[Dataset records]:
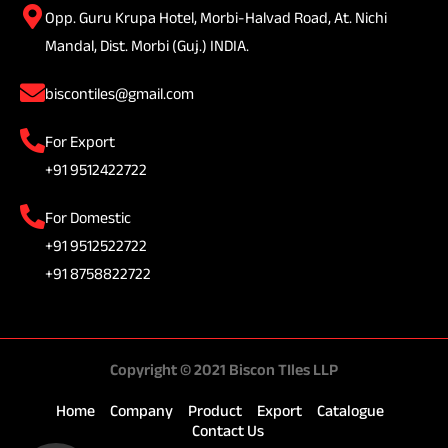
Opp. Guru Krupa Hotel, Morbi-Halvad Road, At. Nichi
Mandal, Dist. Morbi (Guj.) INDIA.
biscontiles@gmail.com
For Export
+91 9512422722
For Domestic
+91 9512522722
+91 8758822722
Copyright © 2021 Biscon TIles LLP
Home
Company
Product
Export
Catalogue
Contact Us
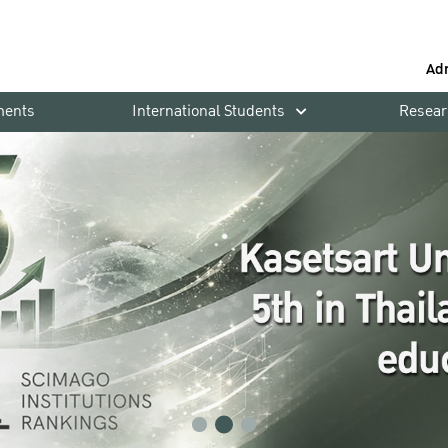
Ad
ments
International Students
Resear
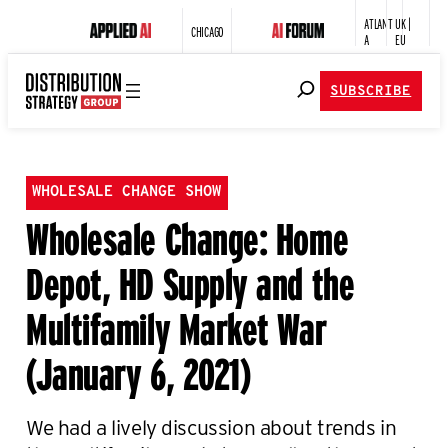
ATLANT
UK |
CHICAGO
A
EU
SUBSCRIBE
WHOLESALE CHANGE SHOW
Wholesale Change: Home
Depot, HD Supply and the
Multifamily Market War
(January 6, 2021)
We had a lively discussion about trends in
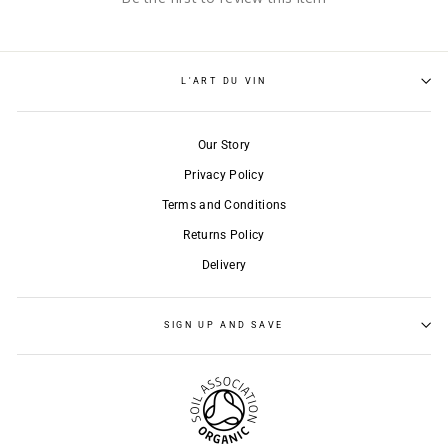
L'ART DU VIN
Our Story
Privacy Policy
Terms and Conditions
Returns Policy
Delivery
SIGN UP AND SAVE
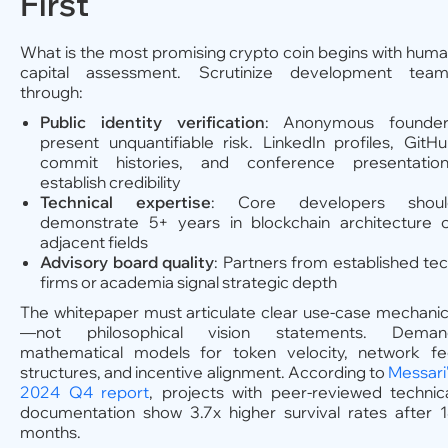
First
What is the most promising crypto coin begins with hum
capital assessment. Scrutinize development team
through:
Public identity verification
: Anonymous founder
present unquantifiable risk. LinkedIn profiles, GitH
commit histories, and conference presentation
establish credibility
Technical expertise
: Core developers shoul
demonstrate 5+ years in blockchain architecture 
adjacent fields
Advisory board quality
: Partners from established te
firms or academia signal strategic depth
The whitepaper must articulate clear use-case mechani
—not philosophical vision statements. Deman
mathematical models for token velocity, network f
structures, and incentive alignment. According to
Messari
2024 Q4 report
, projects with peer-reviewed technic
documentation show 3.7x higher survival rates after 
months.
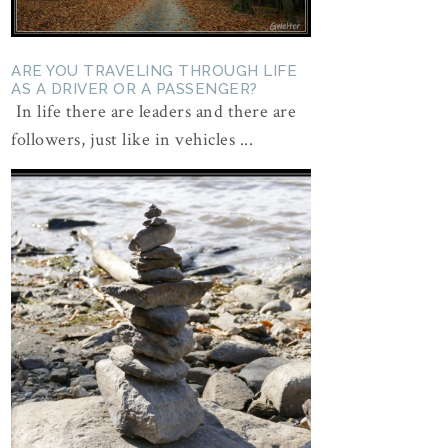
ARE YOU TRAVELING THROUGH LIFE
AS A DRIVER OR A PASSENGER?
In life there are leaders and there are
followers, just like in vehicles ...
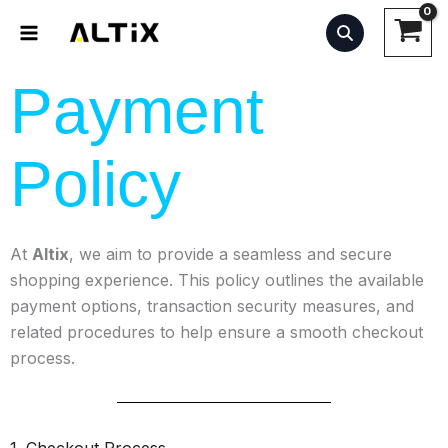
Skip
to
content
Payment
Policy
At
Altix
, we aim to provide a seamless and secure
shopping experience. This policy outlines the available
payment options, transaction security measures, and
related procedures to help ensure a smooth checkout
process.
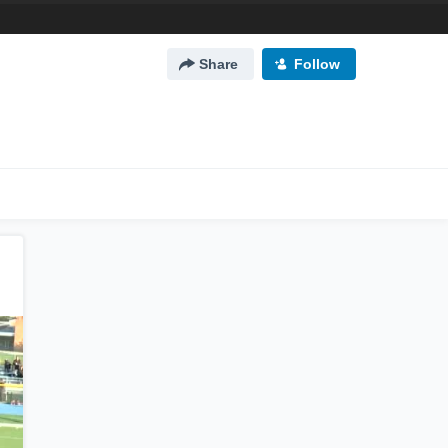
Share
Follow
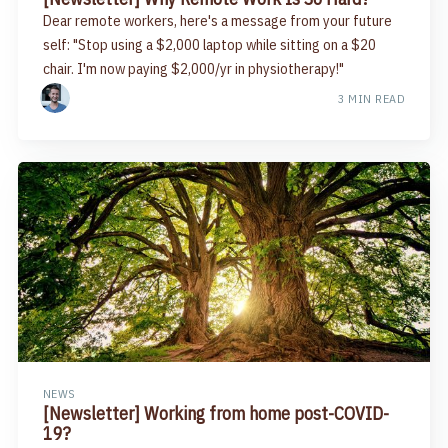
Dear remote workers, here's a message from your future
self: "Stop using a $2,000 laptop while sitting on a $20
chair. I'm now paying $2,000/yr in physiotherapy!"​
3 MIN READ
NEWS
[Newsletter] Working from home post-COVID-
19?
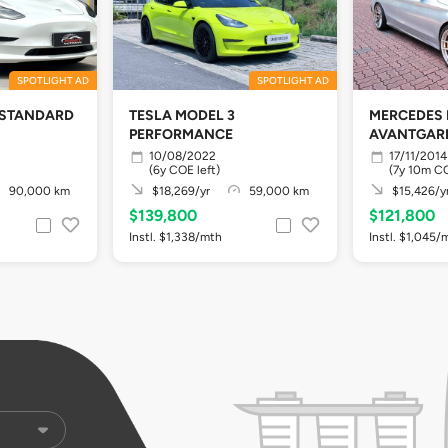
SPOTLIGHT AD
SPOTLIGHT AD
 STANDARD
TESLA MODEL 3
MERCEDES 
PERFORMANCE
AVANTGARD
10/08/2022
17/11/2014
(6y COE left)
(7y 10m CO
90,000 km
$18,269/yr
59,000 km
$15,426/y
$139,800
$121,800
Instl. $1,338/mth
Instl. $1,045/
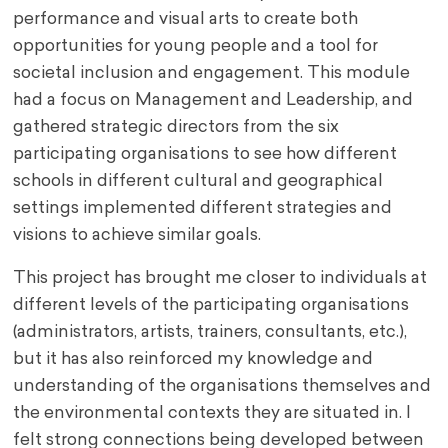
performance and visual arts to create both
opportunities for young people and a tool for
societal inclusion and engagement. This module
had a focus on Management and Leadership, and
gathered strategic directors from the six
participating organisations to see how different
schools in different cultural and geographical
settings implemented different strategies and
visions to achieve similar goals.
This project has brought me closer to individuals at
different levels of the participating organisations
(administrators, artists, trainers, consultants, etc.),
but it has also reinforced my knowledge and
understanding of the organisations themselves and
the environmental contexts they are situated in. I
felt strong connections being developed between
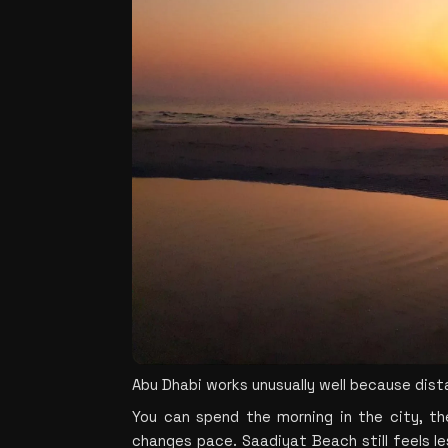
Abu Dhabi works unusually well because dis
You can spend the morning in the city, th
changes pace. Saadiyat Beach still feels le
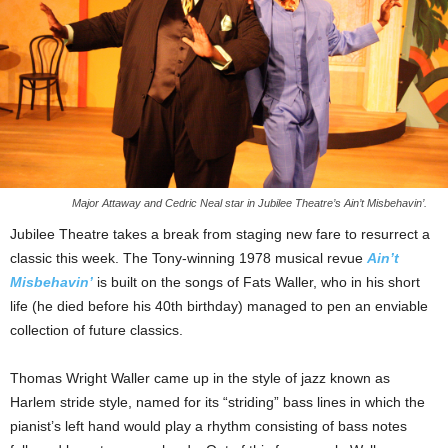
Major Attaway and Cedric Neal star in Jubilee Theatre’s Ain’t Misbehavin’.
Jubilee Theatre takes a break from staging new fare to resurrect a
classic this week. The Tony-winning 1978 musical revue
Ain’t
Misbehavin’
is built on the songs of Fats Waller, who in his short
life (he died before his 40th birthday) managed to pen an enviable
collection of future classics.
Thomas Wright Waller came up in the style of jazz known as
Harlem stride style, named for its “striding” bass lines in which the
pianist’s left hand would play a rhythm consisting of bass notes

[What to do]:
Copy exactly, and copy only, the lines from the one bearing "understanding of the" through the closing line of the material, with both ends kept and pictures removed.

[Answer space]:
understanding of the organisations themselves and
the environmental contexts they are situated in. I
felt strong connections being developed between
Abu Dhabi works unusually well because dis
You can spend the morning in the city, th
changes pace. Saadiyat Beach still feels le
Major Attaway and Cedric Neal star in Jubilee Theatre’s Ain’t Misbehavin’.
Jubilee Theatre takes a break from staging new fare to resurrect a
classic this week. The Tony-winning 1978 musical revue
Ain’t
Misbehavin’
is built on the songs of Fats Waller, who in his short
life (he died before his 40th birthday) managed to pen an enviable
collection of future classics.
Thomas Wright Waller came up in the style of jazz known as
Harlem stride style, named for its “striding” bass lines in which the
pianist’s left hand would play a rhythm consisting of bass notes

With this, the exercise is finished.